Best-selling Irish author Sally Rooney issued a statement Tuesday explaining her decision to turn down a bid by an Israeli publisher to translate her new novel into Hebrew, citing human rights concerns and stressing that she would still be willing to sell the translation rights.
Rooney was roundly criticized in Israel and elsewhere following news of her decision not to allow Israeli publisher, Modan, to translate her third novel, Beautiful World, Where Are You, into Hebrew. The author explained in the statement that she had made the decision based on her support for a Palestinian-led economic and cultural boycott of Israeli companies and institutions, also known as the Boycott, Divestment, and Sanctions (BDS) movement. She described BDS as an “anti-racist and nonviolent grassroots campaign” in response to “the apartheid system and other grave human rights violations.” Critics of the BDS movement describe it as anti-Semitic.
“The Hebrew-language translation rights to my new novel are still available,” Rooney said in the statement, first reported by the Guardian. “If I can find a way to sell these rights that is compliant with the BDS movement’s institutional boycott guidelines, I will be very pleased and proud to do so.”
Although Modan translated Rooney’s first two novels into Hebrew, Rooney said she had since decided to support the cultural boycott of Israel following the publication of a report by the campaign group Human Rights Watch.
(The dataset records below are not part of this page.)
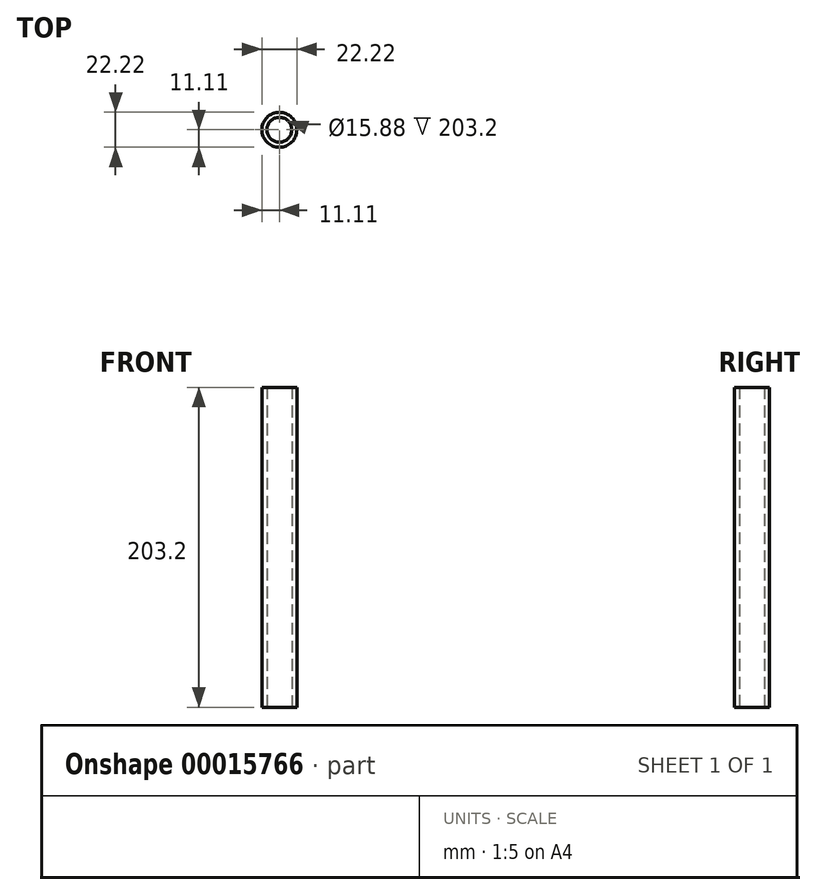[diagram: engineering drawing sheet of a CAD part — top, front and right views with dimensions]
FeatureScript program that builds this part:
annotation { "Feature Type Name" : "Feature", "Feature Type Description" : "" }
export const myFeature = defineFeature(function(context is Context, id is Id, definition is map)
    precondition{}
    {
        {
            var Q0;
            Q0=qCreatedBy(makeId("Top.planeOp"),FACE);
            var sketch = newSketch(context, id + "F0", { "sketchPlane" : qUnion([Q0])});
            skCircle(sketch, "E0", {"center": v(0, 0) * mm, "radius": 11.11 * mm});
            skCircle(sketch, "E1", {"center": v(0, 0) * mm, "radius": 7.94 * mm});
            skSolve(sketch);
        }
        {
            var Q0;
            Q0=qSketchRegion(id+"F0",true);
            extrude(context, id + "F1", {"entities" : qUnion([Q0]), "depth" : 203.2 * mm});
        }
    });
This is not the first time Rooney has publicized her support for the movement. Amid Israeli evictions of Palestinians in occupied East Jerusalem in May, she signed an open letter calling on global powers “that are enabling this crime against humanity to apply sanctions, to mobilize levers of international accountability, and to cut trade, economic and cultural relations.”
Rooney is also not the only author to decline to collaborate with an Israeli publisher. In 2012, Pulitzer Prize-winning author Alice Walker decided against publishing The Color Purple in Hebrew, because she believed Israel to be “guilty of apartheid and persecution of the Palestinian people.”
Rooney’s decision sparked a debate on cultural and economic boycotts. Political scientist Gitit Levy-Paz described cultural boycotts as a “slippery slope” in an op-ed for Jewish news outlet Forward. “The very essence of literature,” Levy-Paz wrote, “is negated by Rooney’s choice to exclude a group of readers because of their national identity.” Gerard Howlin, a columnist for the U.K.’s Sunday Times, compared Rooney’s actions to “book burning in another way.”
Israel’s Diaspora Minister Nachman Shai called the BDS movement “anti-Semitism in a new guise” in a tweet, in Hebrew, criticizing Rooney’s decision. The Trump administration used similar language in November 2020 when Mike Pompeo described BDS as “a cancer.”
Rooney also received support from proponents of boycotts. The Palestinian Campaign for the Academic and Cultural Boycott of Israel (PACBI), a founding member of the BDS National Committee, said in a tweet it “warmly welcome acclaimed Irish author Sally Rooney’s decision to refuse a deal with Modan Publishing House.”
Beautiful World, which follows a group of Irish millennials navigating their youth, debuted at the top of the New York Times bestseller list when it was published in September. Rooney’s second novel, Normal People, which was made into a successful television mini-series, was translated into 46 languages.